Web Hosting Talk







View Full Version : With www. or Without?


Hands-on Mark
08-24-2005, 05:51 PM
I've been noticing something.

www.webhostingtalk.com
http://webhostingtalk.com

Have different PageRanks, now, what's the best one to link? With or without the www?

stripeyteapot
08-24-2005, 05:57 PM
There's no best, if it works it's fine. I think the ideal way to link to a home directory is http://domain.com, since 'www.' would imply there's a subdomain.

the_pm
08-24-2005, 06:28 PM
It all depends on your objectives, really. If page rank is an issue, the site to which you are linking will want to choose one form or the other, and will want to permanently redirect the other one to it. I happen to think www. is the right way to go. It's understood it only denotes subdomains if anything else is there.

If page rank doesn't factor into how you're linking, as Paul says, it really doesn't matter which one you choose.

JayC
08-24-2005, 07:53 PM
They have different PageRanks because they're different urls and potentially different pages. I used to be able to illustrate this with the example of one fairly well-known company that had their consumer site at www.example.com and corporate site at example.com -- but they've changed it and I haven't found another example.

So the best approach is to choose one, and use that url for any incoming links you create or solicit. Use a 301 redirect for any requests to the other one.

As to which one to choose, it's to a large extent just a matter of taste -- but there's one potential problem with choosing the "wrong" one, if UseCanonicalName is set to "on" on your server... in which case the version you use should be the same as your server alias.
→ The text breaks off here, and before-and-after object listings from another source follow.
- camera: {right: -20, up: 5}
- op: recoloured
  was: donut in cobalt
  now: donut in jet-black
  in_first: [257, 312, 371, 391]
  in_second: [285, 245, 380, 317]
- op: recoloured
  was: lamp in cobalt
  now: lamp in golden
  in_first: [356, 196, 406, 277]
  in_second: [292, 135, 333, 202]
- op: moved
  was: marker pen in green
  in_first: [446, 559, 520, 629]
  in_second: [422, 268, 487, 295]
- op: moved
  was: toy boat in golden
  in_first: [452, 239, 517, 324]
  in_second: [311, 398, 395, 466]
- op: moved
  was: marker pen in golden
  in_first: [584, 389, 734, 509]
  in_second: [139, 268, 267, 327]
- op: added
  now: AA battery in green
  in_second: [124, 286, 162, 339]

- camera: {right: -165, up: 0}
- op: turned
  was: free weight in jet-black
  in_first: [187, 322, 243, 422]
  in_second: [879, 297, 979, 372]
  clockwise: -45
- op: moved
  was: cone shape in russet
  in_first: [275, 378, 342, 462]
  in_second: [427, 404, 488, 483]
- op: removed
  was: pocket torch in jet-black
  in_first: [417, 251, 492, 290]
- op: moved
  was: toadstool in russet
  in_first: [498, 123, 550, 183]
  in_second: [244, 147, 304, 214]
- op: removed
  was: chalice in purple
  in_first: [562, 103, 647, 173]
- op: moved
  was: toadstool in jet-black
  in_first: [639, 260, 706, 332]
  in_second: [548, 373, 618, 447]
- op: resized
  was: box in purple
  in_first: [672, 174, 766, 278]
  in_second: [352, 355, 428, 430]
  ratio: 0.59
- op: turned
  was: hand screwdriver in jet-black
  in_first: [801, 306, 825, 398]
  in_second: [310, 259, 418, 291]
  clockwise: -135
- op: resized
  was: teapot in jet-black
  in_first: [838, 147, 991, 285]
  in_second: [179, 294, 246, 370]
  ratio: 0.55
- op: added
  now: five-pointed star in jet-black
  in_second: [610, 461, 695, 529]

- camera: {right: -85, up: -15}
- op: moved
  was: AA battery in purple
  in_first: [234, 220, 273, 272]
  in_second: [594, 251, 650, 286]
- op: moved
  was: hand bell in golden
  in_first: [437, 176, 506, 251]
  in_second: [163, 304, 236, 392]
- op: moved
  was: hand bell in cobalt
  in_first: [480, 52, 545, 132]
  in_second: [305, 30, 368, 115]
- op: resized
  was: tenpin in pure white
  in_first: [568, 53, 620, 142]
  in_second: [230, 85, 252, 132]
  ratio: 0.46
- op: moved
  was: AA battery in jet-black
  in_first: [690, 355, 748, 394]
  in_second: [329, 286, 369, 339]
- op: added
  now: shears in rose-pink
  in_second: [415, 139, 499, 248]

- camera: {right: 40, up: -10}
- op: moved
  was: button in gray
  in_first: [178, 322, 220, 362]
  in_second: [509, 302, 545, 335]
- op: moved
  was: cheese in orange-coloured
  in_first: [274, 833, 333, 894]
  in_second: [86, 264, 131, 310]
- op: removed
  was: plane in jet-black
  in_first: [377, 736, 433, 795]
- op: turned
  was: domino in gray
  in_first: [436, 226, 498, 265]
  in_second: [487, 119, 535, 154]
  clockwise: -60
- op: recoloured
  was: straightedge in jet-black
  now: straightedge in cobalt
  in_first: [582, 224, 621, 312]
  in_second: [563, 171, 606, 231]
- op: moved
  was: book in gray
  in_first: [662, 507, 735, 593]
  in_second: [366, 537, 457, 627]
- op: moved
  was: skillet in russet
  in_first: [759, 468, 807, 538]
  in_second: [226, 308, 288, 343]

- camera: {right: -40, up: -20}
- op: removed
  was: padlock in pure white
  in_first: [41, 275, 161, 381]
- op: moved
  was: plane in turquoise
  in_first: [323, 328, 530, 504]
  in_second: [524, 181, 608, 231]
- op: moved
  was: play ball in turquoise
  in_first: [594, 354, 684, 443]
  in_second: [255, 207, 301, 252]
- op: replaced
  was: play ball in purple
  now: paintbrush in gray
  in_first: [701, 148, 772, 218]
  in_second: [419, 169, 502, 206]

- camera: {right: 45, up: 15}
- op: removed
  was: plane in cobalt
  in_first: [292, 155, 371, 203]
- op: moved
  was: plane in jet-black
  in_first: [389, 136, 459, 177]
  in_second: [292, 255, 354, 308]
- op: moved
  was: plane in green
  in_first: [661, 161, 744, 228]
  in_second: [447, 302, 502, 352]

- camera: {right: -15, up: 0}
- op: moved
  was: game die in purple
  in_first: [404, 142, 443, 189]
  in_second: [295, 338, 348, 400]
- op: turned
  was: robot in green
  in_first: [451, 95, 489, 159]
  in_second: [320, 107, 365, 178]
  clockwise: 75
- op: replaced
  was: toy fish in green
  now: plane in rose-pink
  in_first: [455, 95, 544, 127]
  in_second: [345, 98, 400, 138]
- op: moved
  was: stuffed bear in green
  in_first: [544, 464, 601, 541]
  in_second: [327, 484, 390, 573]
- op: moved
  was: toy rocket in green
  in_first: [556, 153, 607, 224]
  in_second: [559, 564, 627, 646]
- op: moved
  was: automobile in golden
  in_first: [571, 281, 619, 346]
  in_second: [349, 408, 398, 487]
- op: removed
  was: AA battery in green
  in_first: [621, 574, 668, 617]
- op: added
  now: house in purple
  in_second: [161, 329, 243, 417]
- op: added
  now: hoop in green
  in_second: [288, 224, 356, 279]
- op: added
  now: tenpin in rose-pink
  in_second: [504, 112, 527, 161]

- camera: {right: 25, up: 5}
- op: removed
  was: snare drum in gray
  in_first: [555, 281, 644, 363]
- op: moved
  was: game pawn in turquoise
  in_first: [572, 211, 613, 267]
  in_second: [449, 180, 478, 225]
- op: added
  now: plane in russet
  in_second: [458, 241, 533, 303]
If you don't know what that value is, the easiest way to check is to view a standard 401 (request a page at your site that you know doesn't exist) or other server error page. As long as you're not seeing IE's "friendly error pages," (near the bottom of the page there's be a line that ends with one version or the other of your domain name... something like "Apache/1.3.33 Ben-SSL/1.55 Server at webhostingtalk.com Port 80." If you don't see that, either use a different browser or turn that "feature" off in IE. Then either stick with that version, or change your server alias (or ask your host to do it).